Old La Honda Road

Old La Honda Road

There’s no quaint ghost town called Old La Honda waiting at the end of the road of the same name. Old La Honda Rd, built ten years after the Civil War ended, is a road biking favorite, being the shortest and least traveled-by-car route to Skyline Blvd., which forms the crest of the local mountain range.

Biking the San Mateo County “loop” clockwise, you will find Old La Honda Rd. located off Portola Road, past the intersection with Woodside Rd. Across a small bridge, Old La Honda Rd. initially parallels a heavily shaded gully, through which Dennis Martin Creek flows. The creek is named after a remarkable pioneer who went from boom to bust over a century ago. His two saw mills were located in the ravine off the first sharp left turn.

Martin was one of the few early settlers to arrive in California without jumping ship. He crossed the Sierra in the first wagon train in 1844. 
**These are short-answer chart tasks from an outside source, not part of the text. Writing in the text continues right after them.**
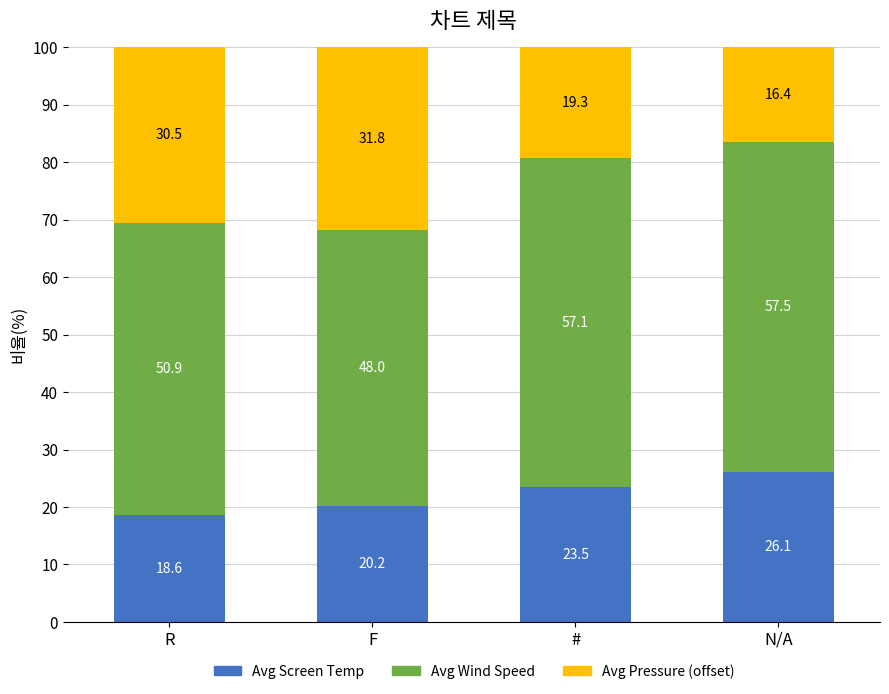

What is the total value across all series at N/A?

100.0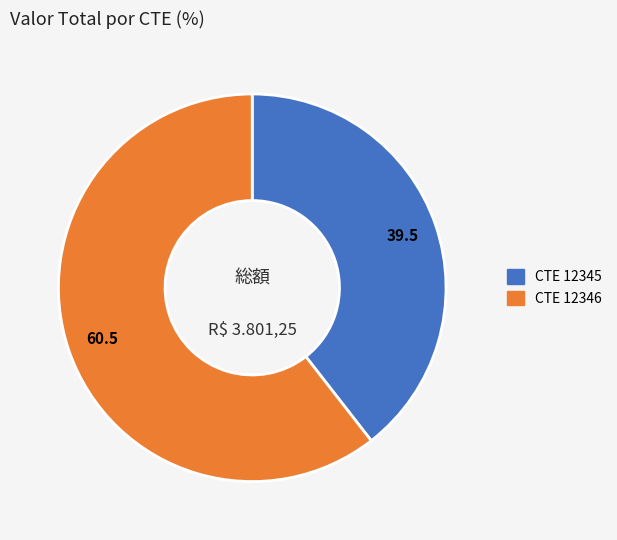

Is there a majority slice in this chart?

Yes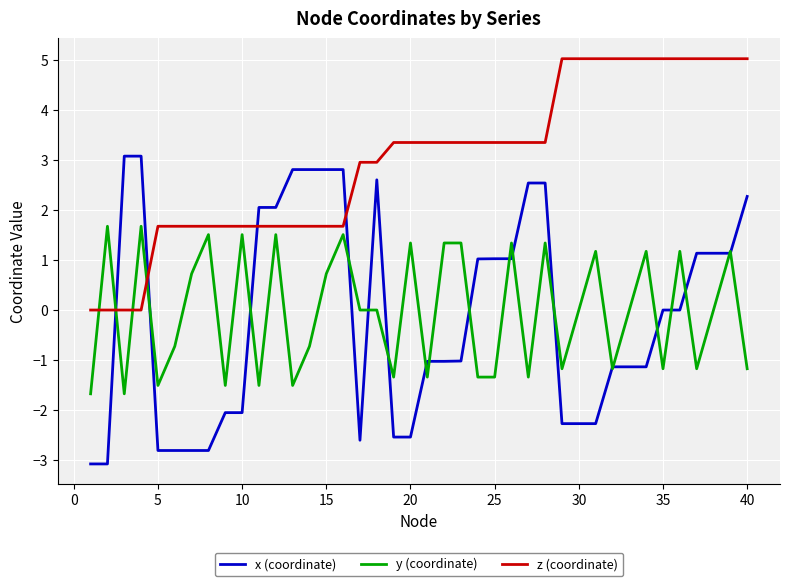

Is this an area chart (filled region under the line)?

No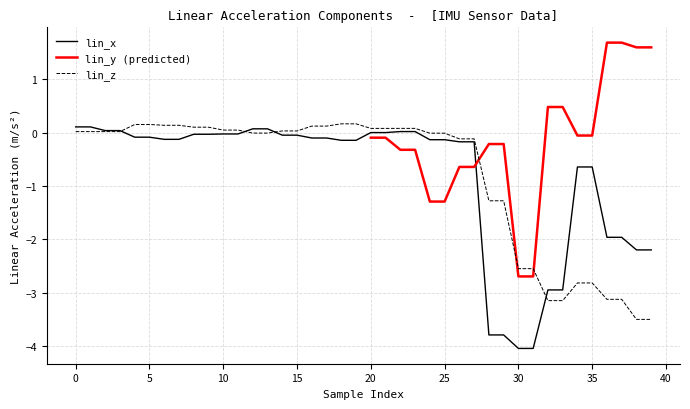

The value of lin_x at 30 is -4.0. True or false?

True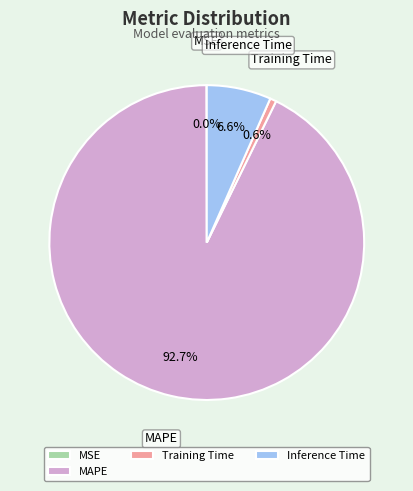

Is it true that MAPE is 99% of the pie?

False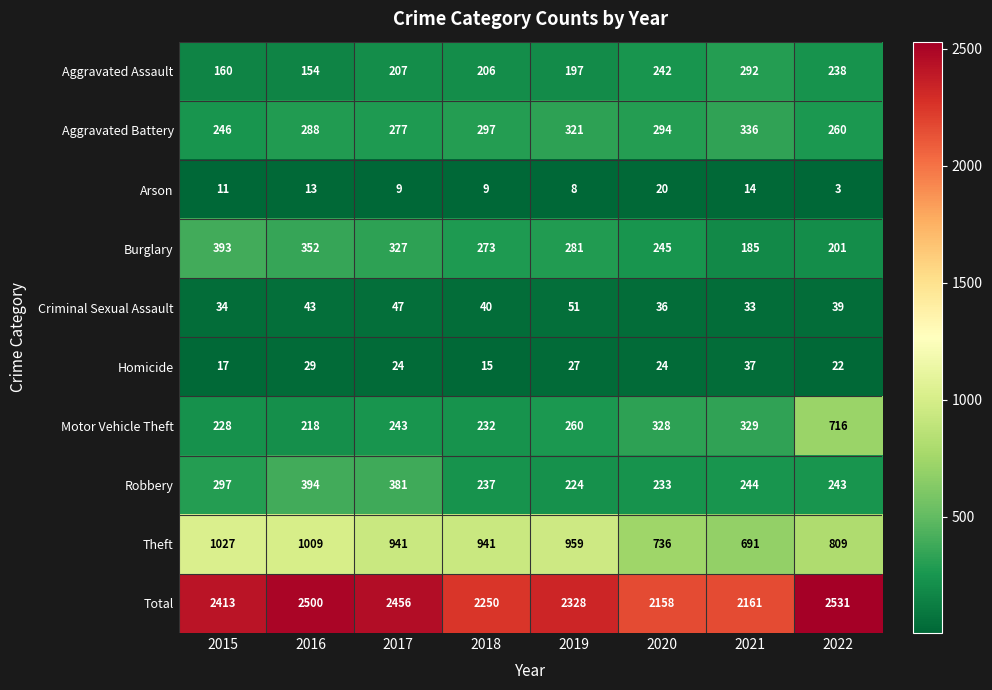

Rank the series at 2018 from lowest to highest value.

Arson, Homicide, Criminal Sexual Assault, Aggravated Assault, Motor Vehicle Theft, Robbery, Burglary, Aggravated Battery, Theft, Total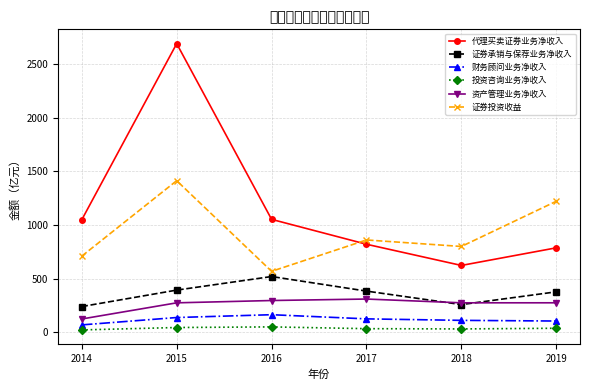

List the series in order of their peak value, lowest first.

投资咨询业务净收入, 财务顾问业务净收入, 资产管理业务净收入, 证券承销与保荐业务净收入, 证券投资收益, 代理买卖证券业务净收入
He purchased property on San Francisquito Creek, downstream from a little settlement, Searsville, named after another settler, John Sears. Martin continued to buy land and built two expensive lumber mills in a nearby redwood forest, serviced by a haul road benched into a steep hillside creek bank that is now the first few hundred feet of Old La Honda Rd.

Near his house he built a church and a cemetery at the scenic base of Jasper Ridge, the wooded hillside now visible from Sand Hill Rd. as it climbs west of I-280. The Irish-born Martin eventually lost or sold everything, including his homesite, eventually bought by railroad tycoon Leland Stanford. All traces of Martin’s spread including the cemetery were removed for the construction of the linear accelerator operated by Stanford University.
    
Disenchanted gold miners drifted onto the San Francisco peninsula in the years following the gold rush, providing a labor pool for logging redwood trees and loading them onto ships at docks in Redwood City. However, the local economy sagged in the decade following the gold rush. Searsville was condemned to be flooded for a reservoir. Martin died broke in San Francisco in 1890. A year later, the dam was completed and filled Searsville Lake. Nearby, Stanford inaugurated the first year of his university.
    
The town of La Honda was founded beside the creed named in Spanish as the Arroyo Honda or Deep Creek (in the hills). Back then, the store was owned by John Sears, namesake of Searsville, where he operated another store. To construct the new store, he hired a couple of carpenters from the Midwest, Jim and Bob Younger, who later returned to Missouri to rob banks inside of pound nails, along with their brother Cole, and Jesses and Frank James.
    
The old road was chosen as the start of a toll route for individual travelers and stagecoaches to the settlement of La Honda. After biking a couple of hard miles, you’ll come upon Upenuf Rd., named for where passengers had walked “up enough.” And re-boarded the stage. A few false summits remain before you reach Skyline Blvd. at the crest.
    
At one time the Summit Saloon at the crest provided a rest stop while sweaty horses got a breather. Sweaty bikers now only get cool ocean breezes as they typically stop to regroup and put on jackets before descending the west side (which wasn’t every paved until 1987).
    
Built in 1915, “new” La Honda Rd., also known as State Route 84, crosses Skyline Blvd. at a lower saddle, where the Skylonda community is located and joins the “old” route three miles above the town of La Honda. Most bicyclists coming uphill form the coast choose to stay on SR 84,keeping the narrow west side of Old La Honda Rd. mostly free for the downhill enthusiast.
    
You would be doing well to beat 25 minutes, biking the east side of Old La Honda from the bridge beside Dennis Martin Creek at the bottom to the top at Skyline Blvd., a climb the rises approximately 1,300 vertical feet in jut under four miles. The record is unofficially reported to be held by former speed skater-biker Eric Heiden at 14.11 minutes.